Eyal Weizman, founder and director of Forensic Architecture said: “We are particularly honoured to be this year’s recipients of the RIBA Charles Jencks Award for two reasons. Firstly, it’s the first honour we received from the architectural establishment, and we are delighted the discipline demonstrates its commitment to grow and accommodate practices such as ours, which have been launched from architecture in different destinations. We hope that the award helps inspire architects to use their disciplinary tools to fight for justice publicly and politically. It is also an honour because of my friendship with and longstanding admiration of Charles, who supported the work of FA over the years. To be awarded this prize now is thus bittersweet, as we would have loved to celebrate it with him.”
Forensic Architecture will be presented with the award at the RIBA on 22nd February at 7pm, after which they will give a lecture and be interviewed by Thomas Aquilina from the New Architecture Writers programme. To attend the lecture, please register here.
Led by Eyal Weizman, Forensic Architecture is a research agency based at Goldsmiths, University of London founded in 2010. Forensic architecture is the process and presentation of architectural evidence in relation to the built environment within legal and political processes. The agency partners with institutions from grassroots activists to international NGOs to investigate human rights violations on behalf of communities and individuals affected by conflict, environmental violence, and police brutality.
They have presented their work in national and international courts, truth commissions, parliamentary enquiries, and in art and architectural exhibitions. Forensic Architecture investigates state violence and surveillance across the globe using architectural tools and techniques. These methods act as a conduit for analysing photographs, videos, and testimonies of violent events in addition to using digital models to interview survivors of violence to access and explore memories of trauma.
The RIBA Charles Jencks Award was established by Charles Jencks 1992. In 2003 the remit of the award was changed to celebrate architects who work with both practice and theory to create the best in architecture culture. In addition to prize money, the winner delivers a lecture at the RIBA. Previous recipients include Níall McLaughlin, Herzog & de Meuron, OMA / AMO Rem Koolhaas and Zada Hadid. Since 2021, the Jencks Foundation has been coordinating the award with RIBA.

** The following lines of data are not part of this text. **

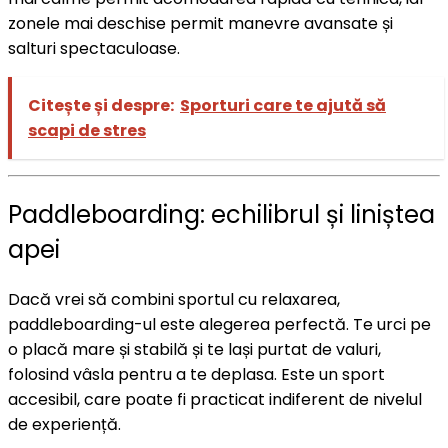
zonele mai deschise permit manevre avansate și
salturi spectaculoase.
Citește și despre:
Sporturi care te ajută să
scapi de stres
Paddleboarding: echilibrul și liniștea
apei
Dacă vrei să combini sportul cu relaxarea,
paddleboarding-ul este alegerea perfectă. Te urci pe
o placă mare și stabilă și te lași purtat de valuri,
folosind vâsla pentru a te deplasa. Este un sport
accesibil, care poate fi practicat indiferent de nivelul
de experiență.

Lily Jencks, founder of the Jencks Foundation said: “We are thrilled to award the 2022 RIBA Jencks Award to Forensic Architecture and celebrate their work with a lecture at the “House of Architecture.” The award is for the simultaneous contribution to architecture practice and theory. We applaud Forensic Architecture as a hybrid practice that is both architecture (understood most broadly as the execution of work that changes the spatial and material relationships between people), and theory (their studies that create that work). While they do not build buildings, each line of enquiry by Forensic Architecture seeks to effect direct change in the physical world around issues of social justice, using the tools of architects in atypical but masterful ways.”
The 2022 RIBA Charles Jencks Award jury consisted of RIBA President Simon Allford, Jencks Foundation founder Lily Jencks, Dr. Adrian Lahoud, Dean of the School of Architecture at the Royal College of Art, Edwin Heathcote, Financial Times architecture and design critic, and Débora Mesa, Principal of Ensamble Studio and co-founder of WoHo, Thomas Aquilina, architect and co-director of New Architecture Writers programme.